SUPPLIED DATA below:

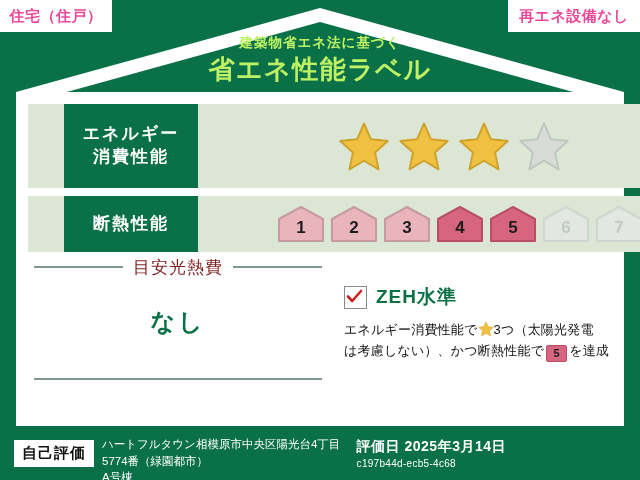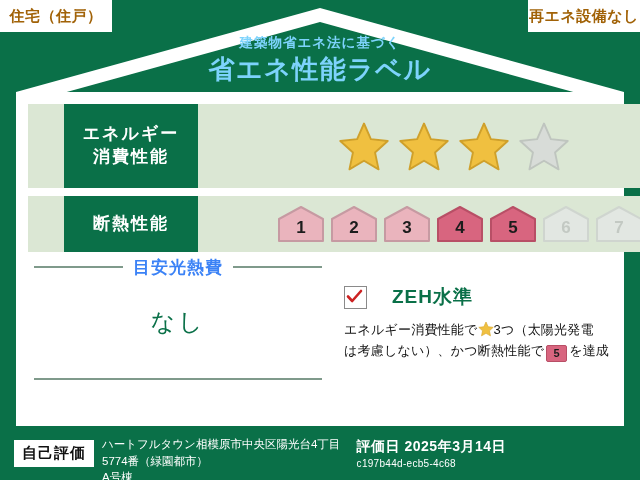--- a/index.html
+++ b/index.html
@@ -11,42 +11,42 @@
   }
   .label-root{
     position:relative;width:640px;height:480px;
     background:#0a7048;
   }
 
   
   .corner-tag{
     position:absolute;top:0;
     background:#ffffff;
-    color:#a16207;
+    color:#ec4899;
     font-weight:bold;
     font-size:15px;
     letter-spacing:0.5px;
     display:flex;align-items:center;justify-content:center;
     height:32px;
     z-index:6;
   }
   .corner-tag.left{left:0;width:112px;}
-  .corner-tag.right{right:0;width:112px;}
+  .corner-tag.right{right:0;width:132px;}
 
   
   .roof{
     position:absolute;left:0;top:0;width:640px;height:106px;
     z-index:2;pointer-events:none;
   }
 
   
   .header-text{
     position:absolute;top:36px;left:0;width:640px;
     text-align:center;z-index:5;
-    color:#7dd3fc;
+    color:#bef264;
   }
   .header-sub{
     font-size:13.5px;font-weight:bold;letter-spacing:1px;
     line-height:1.1;
   }
   .header-main{
     font-size:26px;font-weight:bold;letter-spacing:1.5px;
     line-height:1.25;margin-top:2px;
   }
 
@@ -124,32 +124,32 @@
   }
   .rule.top{top:4px;}
   .rule.bottom{top:116px;}
 
   .cost-title{
     position:absolute;top:-6px;left:0;width:300px;
     text-align:center;
   }
   .cost-title span{
     background:#ffffff;padding:0 10px;
-    color:#3b82f6;font-size:17px;font-weight:bold;
+    color:#7f1d1d;font-size:17px;font-weight:normal;
     letter-spacing:1px;
   }
   .cost-value{
     position:absolute;top:44px;left:0;width:300px;
     text-align:center;
-    color:#0a7048;font-size:24px;font-weight:normal;
+    color:#0a7048;font-size:24px;font-weight:bold;
     letter-spacing:3px;
   }
 
   
-  .zeh-head{display:flex;align-items:center;gap:25px;text-align:center;}
+  .zeh-head{display:flex;align-items:center;gap:9px;text-align:center;}
   .checkbox{
     width:21px;height:21px;flex:0 0 21px;
     border:1.5px solid #8a8a8a;background:#fff;
     position:relative;
   }
   .checkbox svg{position:absolute;left:1px;top:1px;width:17px;height:17px;}
   .zeh-title{
     color:#0a7048;font-size:19px;font-weight:bold;letter-spacing:1px;
   }
   .zeh-desc{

End of SUPPLIED DATA.

Tally the lines of the listing that include "align". Nothing but the resulting number should be returned.

6